Couch went on to say that a federal provision bars U.S. government authorities from expending resources to prosecute marijuana-related crimes in states where possessing and using the drug is legal.
Let’s set the facts straight and repeat what Scott Hardin, a spokesman for the Arkansas Medical Marijuana Commission, had to say about this. He said Arkansans who have qualified to smoke marijuana cannot legally bring medical cannabis from other states because the commission’s rules state that the product must be purchased at an Arkansas dispensary.
But, Couch contends the commission doesn’t have the authority to set a rule like that and the commission’s authority is strictly over licensing of cultivators and dispensaries.
Listen, based on the progress being made to growth and sell marijuana in Arkansas it is now only a matter of weeks before pot can be available for sale so all this is a moot issue.

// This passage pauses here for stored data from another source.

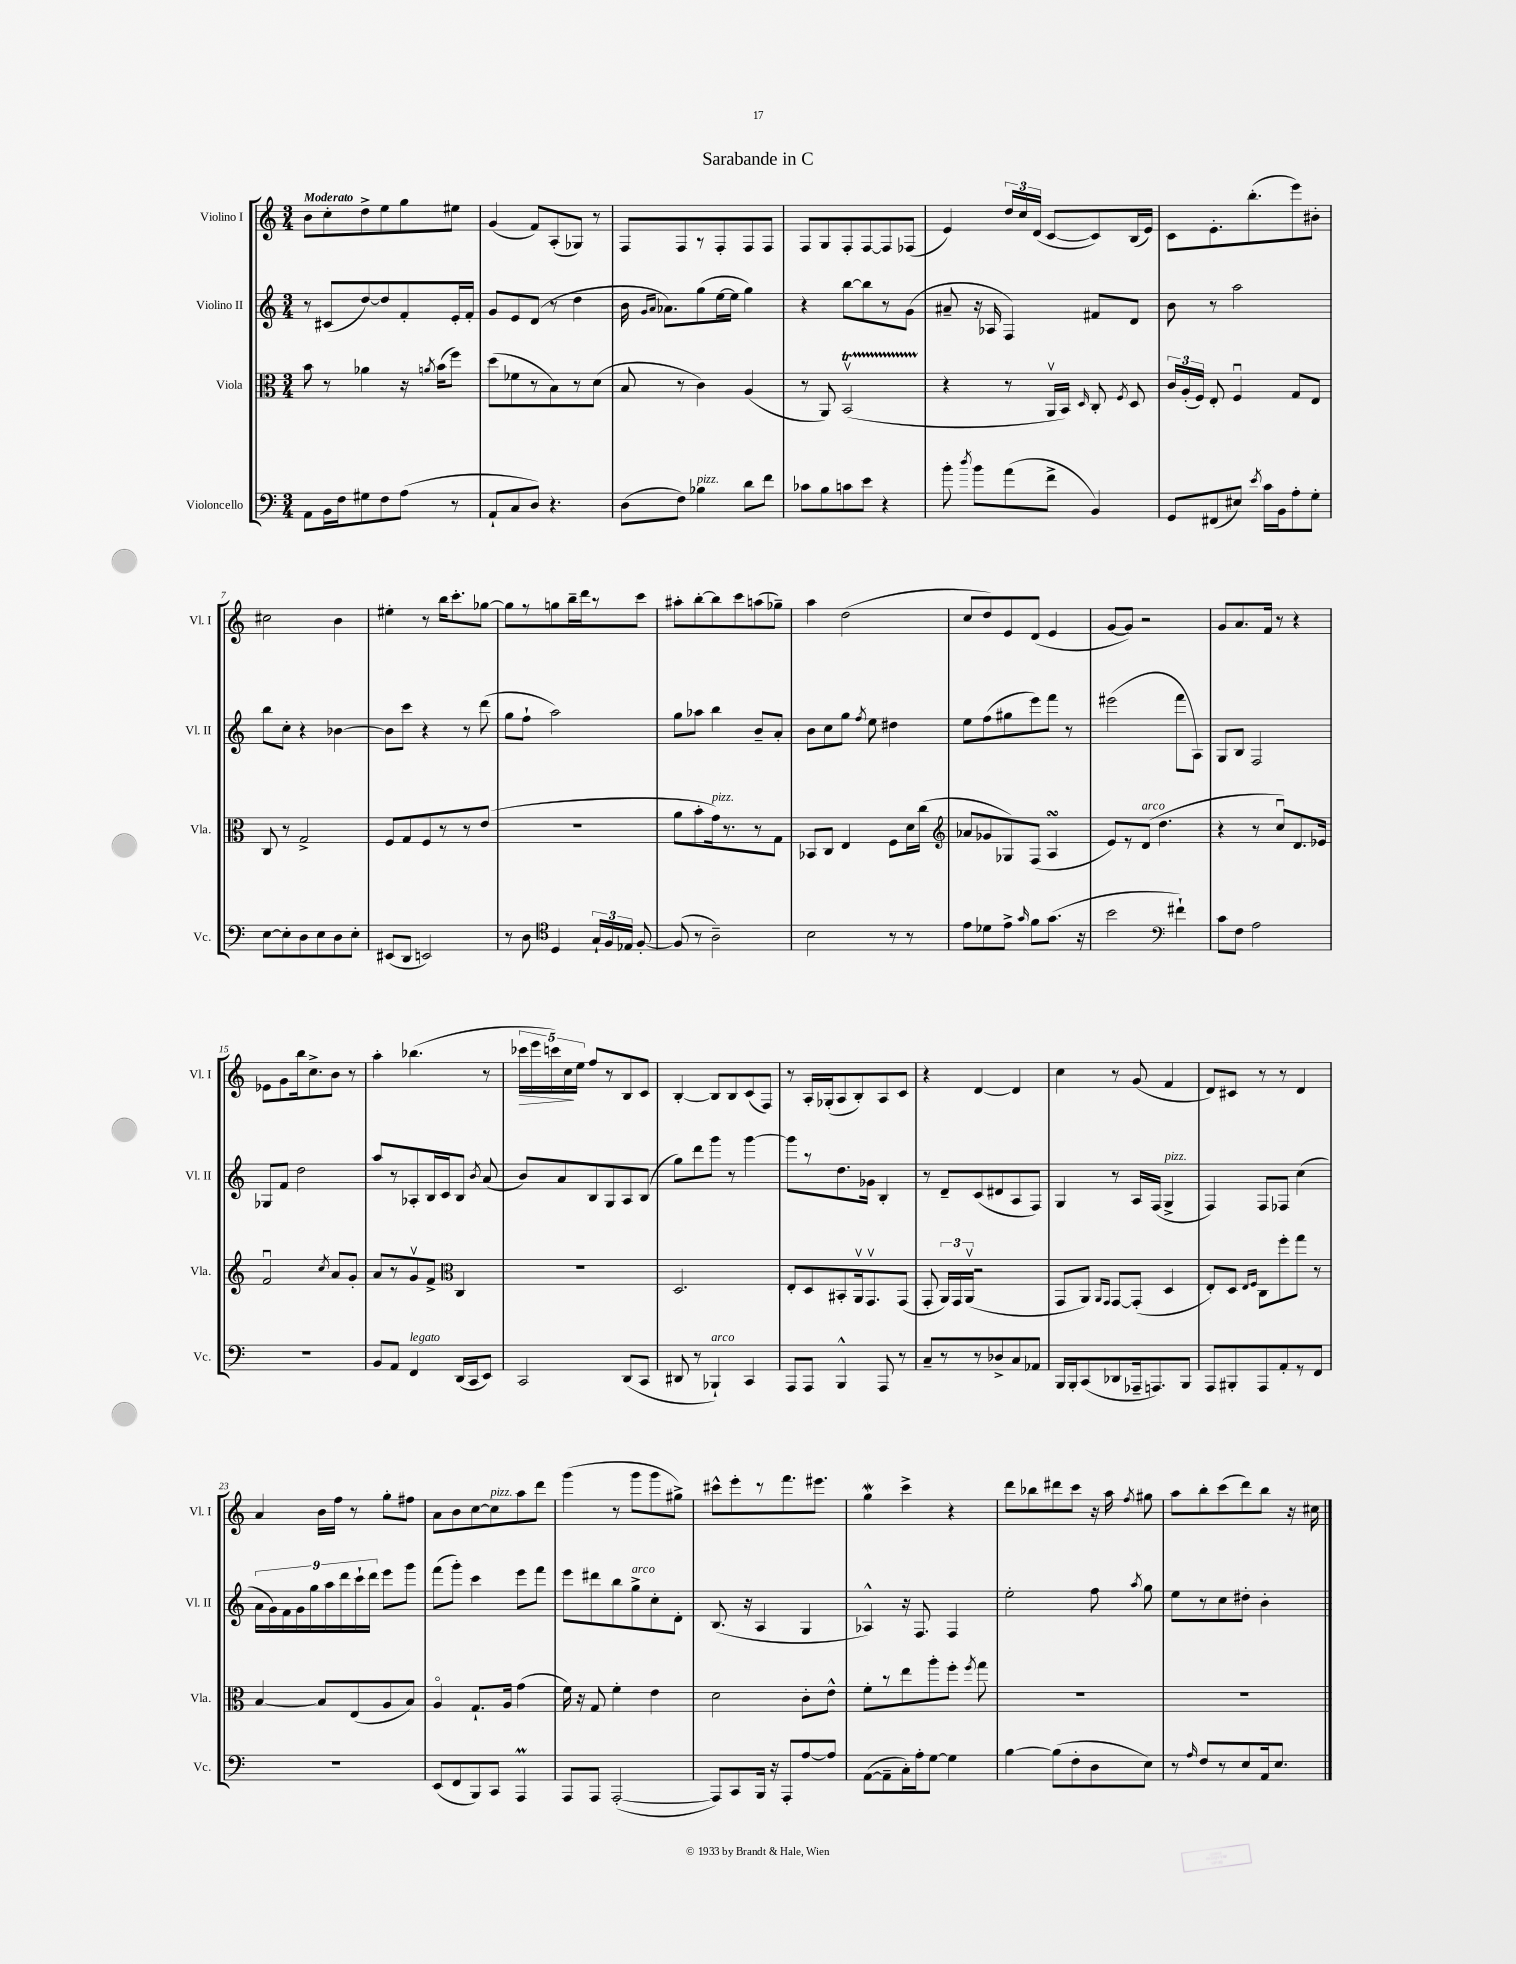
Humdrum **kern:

**kern	**kern	**kern	**kern	**dynam
*part4	*part3	*part2	*part1	*part1
*staff4	*staff3	*staff2	*staff1	*staff1
*I"Violoncello	*I"Viola	*I"Violino II	*I"Violino I	*
*I'Vc.	*I'Vla.	*I'Vl. II	*I'Vl. I	*
*clefF4	*clefC3	*clefG2	*clefG2	*
*k[]	*k[]	*k[]	*k[]	*
*M3/4	*M3/4	*M3/4	*M3/4	*
=1	=1	=1	=1	=1
!	!	!	!LO:TX:a:B:t=Moderato	!
8AA\L	8b\	8r	8b\L	.
16BB\L	8r	(8c#X/L	8cc'\	.
16F\J	.	.	.	.
8G#X\	4a-X\	[8dd/)	8dd^\	.
8F\	.	8dd/]	8ee\	.
(8A\J	16r	8f'/	8gg\	.
.	8qan/	.	.	.
.	(16b\KL	.	.	.
8r	8ff\J)	16e'/L	8ee#X\J	.
.	.	16f'/JJ	.	.
=2	=2	=2	=2	=2
8AA`/L	(8dd\L	8g/L	(4g/	.
8C/	8f-X\	8e/	.	.
8D/J)	8r	(8d/J	8f/L)	.
4.r	8B\)	8r	(8A'/	.
.	8r	4dd\	8G-X/J)	.
.	(8d\J	.	8r	.
=3	=3	=3	=3	=3
(8D\L	8B/	16b\	8F/L	.
.	.	16qqg/LL	.	.
.	.	16qqa/JJ	.	.
.	.	8.a-X\L)	.	.
8F\J)	8r	.	8F/	.
!LO:TX:a:i:t=pizz.	!	!	!	!
4B-X\	4c\)	(8gg\	8r	.
.	.	[16ee\L	8F'/	.
.	.	16ee\JJ]	.	.
8d\L	(4A/	4gg\)	8F/	.
8f\J	.	.	8F/J	.
=4	=4	=4	=4	=4
8c-X\L	8r	4r	8F/L	.
8B\	8AA/)	.	8G/	.
8cn\	(2BBtv/	[8bb\L	8F'/	.
8e\J	.	8bb\]	[8F/	.
4r	.	8r	8F/]	.
.	.	(8g\J	(8F-X/J	.
=5	=5	=5	=5	=5
8b'\	4r	8a#X~/	4e/)	.
8qdd/	.	.	.	.
8b\L	.	16r	.	.
.	.	16A-X/	.	.
(8a\	8r	4F/)	24dd/LL	.
.	.	.	24cc/	.
.	.	.	(24d/JJ	.
8f^\J	16AAv/LL	.	[8c/L	.
.	16BB/JJ)	.	.	.
.	16qqD/	.	.	.
4BB/)	8C'/	8f#X/L	8c/])	.
.	8qF/	.	.	.
.	8D/	8d/J	(16B/L	.
.	.	.	16e/JJ)	.
=6	=6	=6	=6	=6
8GG/L	24c/LL	8b\	8c\L	.
.	(24A'/	.	.	.
.	24F/JJ)	.	.	.
(8FF#X/	8E'/	8r	8.e'\	.
8E#X/J)	4Fu/	2aa\	.	.
.	.	.	(8.bb'\	.
8qe/	.	.	.	.
16c\LL	.	.	.	.
16BB\J	.	.	.	.
8A'\	8G/L	.	8eee\)	.
8G'\J	8E/J	.	8b#X'\J	.
!!LO:LB:g=z
=7	=7	=7	=7	=7
[8E\L	8C/	8bb\L	2cc#X\	.
8E'\]	8r	8cc'\J	.	.
8D\	2G^/	4r	.	.
8E\	.	.	.	.
8D\	.	[4b-X\	4b\	.
8E'\J	.	.	.	.
=8	=8	=8	=8	=8
(8EE#X/L	8F/L	8b-\L]	4ee#X'\	.
8DD/J	8G/	8ccc\J	.	.
2EEn/)	8F/	4r	8r	.
.	8r	.	16bb\KL	.
.	.	.	8.ccc'\	.
.	8r	8r	.	.
.	(8e/J	(8ddd\	[8gg-X\J	.
=9	=9	=9	=9	=9
8r	2.r	8gg\L	8gg-\L]	.
8D\	.	8ff`\J	8r	.
*clefC4	*	*	*	*
4D/	.	2aa\)	8ggn\	.
.	.	.	16bb~\L	.
.	.	.	16ddd\J	.
24G`/LL	.	.	8r	.
24F/	.	.	.	.
24E-X/JJ	.	.	.	.
[8F'/	.	.	8ccc\J	.
=10	=10	=10	=10	=10
(8F/]	8a\L	8gg\L	8aa#X'\L	.
8r	8b'\	8aa-X\J	[8bb'\	.
!	!LO:TX:a:i:t=pizz.	!	!	!
2A~\)	16g\k)	4bb\	8bb\]	.
.	8.r	.	.	.
.	.	.	8ccc\	.
.	8r	8b~/L	(8aan\	.
.	8G\J	8a'/J	8gg-X~\J)	.
=11	=11	=11	=11	=11
2B\	8BB-X/L	8b\L	4aa\	.
.	8C/J	8cc\	.	.
.	4E/	8gg\J	(2dd\	.
.	.	8qff/	.	.
.	.	8ee\	.	.
8r	8F\L	4dd#X\	.	.
8r	16d\L	.	.	.
.	(16cc\JJ	.	.	.
=12	=12	=12	=12	=12
*	*clefG2	*	*	*
8e\L	8a-X/L	8ee\L	8cc/L	.
8d-X\	8g-X/	(8ff\	8dd/)	.
8e^\J	8G-X/)	8gg#X\	8e/	.
16qqg/	.	.	.	.
8f\L	(8F/J	8eee\)	(8d/J	.
(8.g\J	4AsSSS/	8fff\J	4e/	.
.	.	8r	.	.
16r	.	.	.	.
=13	=13	=13	=13	=13
2b\	8e/L)	(2eee#X\	[8g/L	.
.	8r	.	8g/J])	.
!	!LO:TX:a:i:t=arco	!	!	!
.	(8d/J	.	2r	.
.	4.dd\	.	.	.
*clefF4	*	*	*	*
4f#X`\)	.	8fff\L	.	.
.	.	8A\J)	.	.
=14	=14	=14	=14	=14
8c\L	4r	8G/L	8g/L	.
8F\J	.	8B/J	8.a/	.
2A\	8r	2F/	.	.
.	.	.	16f/Jk	.
.	8ccu/L)	.	8r	.
.	8.d/	.	4r	.
.	16e-X/Jk	.	.	.
!!LO:LB:g=z
=15	=15	=15	=15	=15
2.r	2fu/	8G-X/L	8e-X\L	.
.	.	8f/J	8g\	.
.	.	2dd\	16bb\k	.
.	.	.	8.cc^\	.
.	8qcc/	.	.	.
.	8a/L	.	8b\J	.
.	8g'/J	.	8r	.
=16	=16	=16	=16	=16
8BB/L	8a/L	8aa/L	4aa'\	.
8AA/J	8r	8r	.	.
!LO:TX:a:i:t=legato	!	!	!	!
4FF/	8gv/	8A-X'/	(4.bb-X\	.
.	8f^/J	16B/L	.	.
.	.	16c/J	.	.
*	*clefC3	*	*	*
(16DD/LL	4C/	8B/J	.	.
16CC/J	.	.	.	.
.	.	8qb/	.	.
8EE/J)	.	(8a/	8r	.
=17	=17	=17	=17	=17
!	!	!	!	!LO:HP:b
2CC/	2.r	8b/L)	20ccc-X\LL	>
.	.	.	20eee\	.
.	.	.	20cccn\)	.
.	.	8a/	.	.
.	.	.	20cc\	.
.	.	.	20ee\JJ	]
.	.	8B/	8ff/L	.
.	.	8G/	8r	.
(8DD/L	.	8A/	8B/	.
8CC/J	.	(8B/J	8c/J	.
=18	=18	=18	=18	=18
8DD#X/	2.D/	8gg\L)	[4B'/	.
8r	.	8ddd\	.	.
!LO:TX:a:i:t=arco	!	!	!	!
4BBB-X`/)	.	8ggg\J	8B/L]	.
.	.	8r	8B/	.
4CC/	.	[4ggg\	(8c/	.
.	.	.	8F/J)	.
=19	=19	=19	=19	=19
8AAA/L	8E'/L	8ggg\L]	8r	.
8AAA/J	8D/	8r	16A'/LL	.
.	.	.	(16G-X'/J	.
4BBB^^/	8BB#X'/	8.dd\	8A/	.
.	16AAv/k	.	8B'/)	.
.	8.GGv/	16g-X\Jk	.	.
8AAA/	.	4B'/	8A/	.
8r	(8GG/J	.	8c/J	.
=20	=20	=20	=20	=20
8C~/L	8GG'/	8r	4r	.
8r	24AA/LL)	8d~/L	.	.
.	24GG/	.	.	.
.	(24AAv/JJ	.	.	.
8r	2r	(8c/	[4d/	.
8D-X^/	.	8d#X/	.	.
8C/	.	8A/	4d/]	.
8AA-X/J	.	8F/J)	.	.
=21	=21	=21	=21	=21
16BBB/LL	8GG/L	4G/	4cc\	.
16BBB'/J	.	.	.	.
(8CC/	8AA/J)	.	.	.
.	16qqAA/LL	.	.	.
.	16qqGG/JJ	.	.	.
8DD-X/	[8GG/L	8r	8r	.
16AAA-X~/k	(8GG'/J]	16A/LL	(8g/	.
8.AAAn/)	.	(16F/JJ	.	.
!	!	!LO:TX:a:i:t=pizz.	!	!
.	4D/	4G^/	4f/	.
8BBB/J	.	.	.	.
=22	=22	=22	=22	=22
8AAA/L	8E'/L)	4F/)	8d/L)	.
8BBB#X'/	8D/J	.	8c#X/J	.
.	16qqE/LL	.	.	.
.	16qqF/JJ	.	.	.
8AAA/	8C\L	8F/L	8r	.
8AA'/	8ff'\	8F-X/J	8r	.
8r	8gg\J	(4cc\	4d/	.
8FF/J	8r	.	.	.
!!LO:LB:g=z
=23	=23	=23	=23	=23
2.r	[4B/	18a\LL	4a/	.
.	.	18g\)	.	.
.	.	18f\	.	.
.	.	18g\	.	.
.	.	18gg\	.	.
.	8B/L]	.	16b\LL	.
.	.	18aa\	.	.
.	.	.	16ff\JJ	.
.	.	18ddd\	.	.
.	(8E/	.	8r	.
.	.	18ccc`\	.	.
.	.	18ddd\JJ	.	.
.	8A/	8eee\L	8gg'\L	.
.	8B/J)	8ggg\J	8ff#X\J	.
=24	=24	=24	=24	=24
(8EE/L	4A/	(8fff\L	8a\L	.
8FF/	.	8ggg'\J)	8b\	.
8BBB/)	8.G`/L	4ccc\	[8cc\	.
!	!	!	!LO:TX:a:i:t=pizz.	!
8CC/J	.	.	8cc\]	.
.	16A/Jk	.	.	.
4AAAM/	(4g\	8eee\L	8aa\	.
.	.	8fff\J	8ddd\J	.
=25	=25	=25	=25	=25
8AAA/L	16f\)	8eee\L	(4ggg\	.
.	16r	.	.	.
8AAA/J	8G/	8ddd#X\	.	.
([2AAA'/	4f'\	8bb\	8r	.
!	!	!LO:TX:a:i:t=arco	!	!
.	.	8gg^\	8ggg\L	.
.	4e\	8cc'\	8ggg\	.
.	.	8d'\J	8gg#X^\J)	.
=26	=26	=26	=26	=26
8AAA/L])	2d\	(8.B/	8ccc#X^^\L	.
8CC/	.	.	8eee'\	.
.	.	16r	.	.
16BBB/Jk	.	4A/	8r	.
16r	.	.	.	.
8AAA'/L	.	.	8.fff\	.
[8A/	8c'\L	4G/	.	.
.	.	.	8.eee#X\J	.
8A/J]	8e^^\J	.	.	.
=27	=27	=27	=27	=27
([8AA\L	8f'\L	4A-X^^/)	4ggW\	.
8AA~\]	8r	.	.	.
16C'\L)	8ee\	16r	4ccc^\	.
16A'\J	.	8.F/	.	.
[8G\J	8aa'\	.	.	.
4G\]	8ff'\J	4F/	4r	.
.	8qff/	.	.	.
.	8gg\	.	.	.
=28	=28	=28	=28	=28
[4B\	2.r	2ee'\	8ddd\L	.
.	.	.	8bb-X\	.
(8B\L]	.	.	8ddd#X\	.
8F'\	.	.	8ccc\J	.
8D\	.	8ff\	16r	.
.	.	.	16aa\	.
.	.	8qaa/	8qff/	.
8E\J)	.	8gg\	8gg#X\	.
=29	=29	=29	=29	=29
8r	2.r	8ee\L	8aa\L	.
16qqA/	.	.	.	.
8F/L	.	8r	8bb'\	.
8r	.	8cc\	(8ccc\	.
8E/	.	8dd#X'\J	8ddd\)	.
16AA/k	.	4b'\	8bb\J	.
8.E/J	.	.	.	.
.	.	.	16r	.
.	.	.	16cc#X\	.
==	==	==	==	==
*-	*-	*-	*-	*-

Furthermore, let’s not be so naive to believe there hasn’t been a considerable amount of so-called “under the table” acquisitions going on. In other words, marijuana is and has been available for anyone, relatively easy to purchase and will continue to be well after Arkansas gets in on the pot business.
Let’s understand that marijuana is big business where lots of people make a fortune growing and selling it so let’s not believe for one minute that just because Arkansas has made marijuana use legal that marijuana peddlers will simply disappear. But, as Couch pointed out criminal risk is more theoretical than practical. These dope peddlers will still be roaming our streets undercutting the price the state is selling it for and there will be those individuals among us buying every bit they can at bargain prices.
This is purely a business transaction where large amounts of money is made and if we think illegal marijuana will disappear we’re just kidding ourselves.